Totally agree Juells I am a tough woman and with my first ended up in a very unpleasant relationship. Thankfully I sorted myself and left him and it was the best thing I ever did for me and my DS. He tried to wear me down but I didn’t let him. I too feel for those they are struggling within an abusive relationship and can see no way out

Enigmam · 23/09/2018 13:29

Wow @Juells that's shocking!
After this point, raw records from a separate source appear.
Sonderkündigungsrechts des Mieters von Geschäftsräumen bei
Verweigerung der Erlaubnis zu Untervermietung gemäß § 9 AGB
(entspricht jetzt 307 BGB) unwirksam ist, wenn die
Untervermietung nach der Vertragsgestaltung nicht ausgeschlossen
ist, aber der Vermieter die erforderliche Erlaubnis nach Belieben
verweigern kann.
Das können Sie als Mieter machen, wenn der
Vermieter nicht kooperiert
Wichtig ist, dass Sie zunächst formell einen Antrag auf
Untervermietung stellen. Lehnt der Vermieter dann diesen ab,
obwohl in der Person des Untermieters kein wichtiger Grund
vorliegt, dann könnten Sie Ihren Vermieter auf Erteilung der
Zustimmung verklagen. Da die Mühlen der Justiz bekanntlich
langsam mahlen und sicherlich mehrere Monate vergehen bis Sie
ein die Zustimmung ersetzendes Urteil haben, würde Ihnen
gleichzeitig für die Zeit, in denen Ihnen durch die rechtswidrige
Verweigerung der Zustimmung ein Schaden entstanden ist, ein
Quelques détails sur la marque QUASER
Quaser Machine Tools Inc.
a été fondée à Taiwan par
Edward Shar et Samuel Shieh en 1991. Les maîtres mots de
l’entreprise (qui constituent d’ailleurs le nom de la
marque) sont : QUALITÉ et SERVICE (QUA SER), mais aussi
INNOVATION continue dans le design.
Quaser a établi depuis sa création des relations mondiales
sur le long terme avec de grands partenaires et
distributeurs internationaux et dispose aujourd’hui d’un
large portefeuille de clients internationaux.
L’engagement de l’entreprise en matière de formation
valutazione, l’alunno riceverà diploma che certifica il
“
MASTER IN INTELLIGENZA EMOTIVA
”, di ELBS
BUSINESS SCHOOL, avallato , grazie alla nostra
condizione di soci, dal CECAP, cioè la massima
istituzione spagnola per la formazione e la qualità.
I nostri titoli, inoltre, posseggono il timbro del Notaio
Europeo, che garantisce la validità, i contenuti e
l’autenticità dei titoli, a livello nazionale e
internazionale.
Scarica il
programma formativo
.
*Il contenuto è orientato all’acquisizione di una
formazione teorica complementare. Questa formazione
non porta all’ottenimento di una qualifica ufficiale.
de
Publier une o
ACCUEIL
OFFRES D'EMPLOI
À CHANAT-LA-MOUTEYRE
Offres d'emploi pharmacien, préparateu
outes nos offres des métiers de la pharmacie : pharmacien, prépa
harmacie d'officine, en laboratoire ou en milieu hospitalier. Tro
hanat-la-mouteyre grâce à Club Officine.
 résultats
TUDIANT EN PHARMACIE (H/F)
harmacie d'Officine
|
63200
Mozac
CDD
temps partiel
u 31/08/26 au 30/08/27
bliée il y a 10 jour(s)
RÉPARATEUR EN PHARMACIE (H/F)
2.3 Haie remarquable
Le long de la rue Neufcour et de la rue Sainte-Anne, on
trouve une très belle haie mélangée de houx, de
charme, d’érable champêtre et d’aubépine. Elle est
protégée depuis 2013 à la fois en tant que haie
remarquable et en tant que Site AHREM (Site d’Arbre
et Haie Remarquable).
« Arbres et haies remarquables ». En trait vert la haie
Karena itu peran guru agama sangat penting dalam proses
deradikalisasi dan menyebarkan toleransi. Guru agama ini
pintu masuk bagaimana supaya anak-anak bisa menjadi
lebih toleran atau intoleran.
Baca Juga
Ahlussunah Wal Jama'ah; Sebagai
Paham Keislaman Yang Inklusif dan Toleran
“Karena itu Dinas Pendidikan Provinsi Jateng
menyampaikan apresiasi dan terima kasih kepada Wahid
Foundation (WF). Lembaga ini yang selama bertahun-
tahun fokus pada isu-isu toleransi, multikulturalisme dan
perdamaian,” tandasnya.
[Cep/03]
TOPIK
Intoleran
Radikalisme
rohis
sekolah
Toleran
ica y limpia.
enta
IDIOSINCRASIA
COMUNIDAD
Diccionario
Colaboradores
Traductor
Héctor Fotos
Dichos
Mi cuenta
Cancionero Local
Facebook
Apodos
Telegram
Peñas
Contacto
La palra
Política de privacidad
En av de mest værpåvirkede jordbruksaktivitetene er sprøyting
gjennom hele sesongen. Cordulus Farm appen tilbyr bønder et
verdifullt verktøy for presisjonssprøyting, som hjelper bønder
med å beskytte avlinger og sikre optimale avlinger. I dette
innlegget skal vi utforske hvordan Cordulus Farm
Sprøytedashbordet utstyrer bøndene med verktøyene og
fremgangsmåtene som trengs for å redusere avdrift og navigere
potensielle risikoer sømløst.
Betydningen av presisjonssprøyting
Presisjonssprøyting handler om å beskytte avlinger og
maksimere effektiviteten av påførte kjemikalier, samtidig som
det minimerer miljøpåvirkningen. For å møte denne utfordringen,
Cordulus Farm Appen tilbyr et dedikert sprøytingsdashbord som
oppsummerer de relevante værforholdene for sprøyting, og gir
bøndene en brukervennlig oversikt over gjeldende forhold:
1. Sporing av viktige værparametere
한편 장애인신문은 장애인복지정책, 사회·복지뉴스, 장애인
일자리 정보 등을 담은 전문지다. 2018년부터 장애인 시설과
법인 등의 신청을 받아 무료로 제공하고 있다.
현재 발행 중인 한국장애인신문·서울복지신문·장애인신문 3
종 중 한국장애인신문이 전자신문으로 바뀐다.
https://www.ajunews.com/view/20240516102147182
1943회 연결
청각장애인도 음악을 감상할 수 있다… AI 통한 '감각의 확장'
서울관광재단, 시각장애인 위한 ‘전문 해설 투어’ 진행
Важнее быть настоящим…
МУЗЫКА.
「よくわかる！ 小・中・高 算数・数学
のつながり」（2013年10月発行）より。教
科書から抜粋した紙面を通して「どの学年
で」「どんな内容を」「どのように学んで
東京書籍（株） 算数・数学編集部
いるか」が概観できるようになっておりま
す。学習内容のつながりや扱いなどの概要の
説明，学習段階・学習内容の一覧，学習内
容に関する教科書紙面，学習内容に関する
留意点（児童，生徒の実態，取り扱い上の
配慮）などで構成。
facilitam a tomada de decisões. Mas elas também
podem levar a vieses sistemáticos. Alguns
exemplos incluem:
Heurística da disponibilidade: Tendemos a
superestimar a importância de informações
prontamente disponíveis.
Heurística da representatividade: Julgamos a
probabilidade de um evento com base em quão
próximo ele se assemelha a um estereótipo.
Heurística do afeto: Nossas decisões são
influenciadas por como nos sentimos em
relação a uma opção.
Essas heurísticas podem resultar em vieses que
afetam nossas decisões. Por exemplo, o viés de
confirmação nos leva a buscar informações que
Glad you got rid of him.

Juells · 23/09/2018 13:30

I too feel for those they are struggling within an abusive relationship and can see no way out

For outsiders it's difficult to understand how worn down women can become when they have small children or babies - from being independent financially and every other way they're suddenly vulnerable, exhausted, have no money of their own and haven't had time to adjust to their world being turned upside down.

Juells · 23/09/2018 13:31

Glad you got rid of him.
Ashamed to say that I stayed for many years, until he left with OW Grin

bangourvillagebesttimeever · 23/09/2018 13:53

Juells my mother was beaten for years and I couldnt understand why she didn't leave. My father also left with another woman and it took my DM years to find herself again. She slept with a large kitchen knife under her pillow for along time

MrsOprah · 24/09/2018 07:51

Please don't be persuaded to let him back. A chat with women's aid to clear your head might be a good idea

gottastopeatingchocolate · 24/09/2018 08:56

Hi OP,
This might sound silly, but I see that you are not going to allow contact without a court order, which is appropriate in your situation.

All I wanted to add was to make sure that the order for contact clearly states that the child/ren must be returned at the times specified in the order. Orders tend to be written to the resident parent, telling them what days/hours to make the child/ren available to the non resident parent. If the order does not specifically state what time the child/ren must be returned, then in the event of the NRP not returning them on time, the police can't enforce it. You just ask the judge to write it in to the order.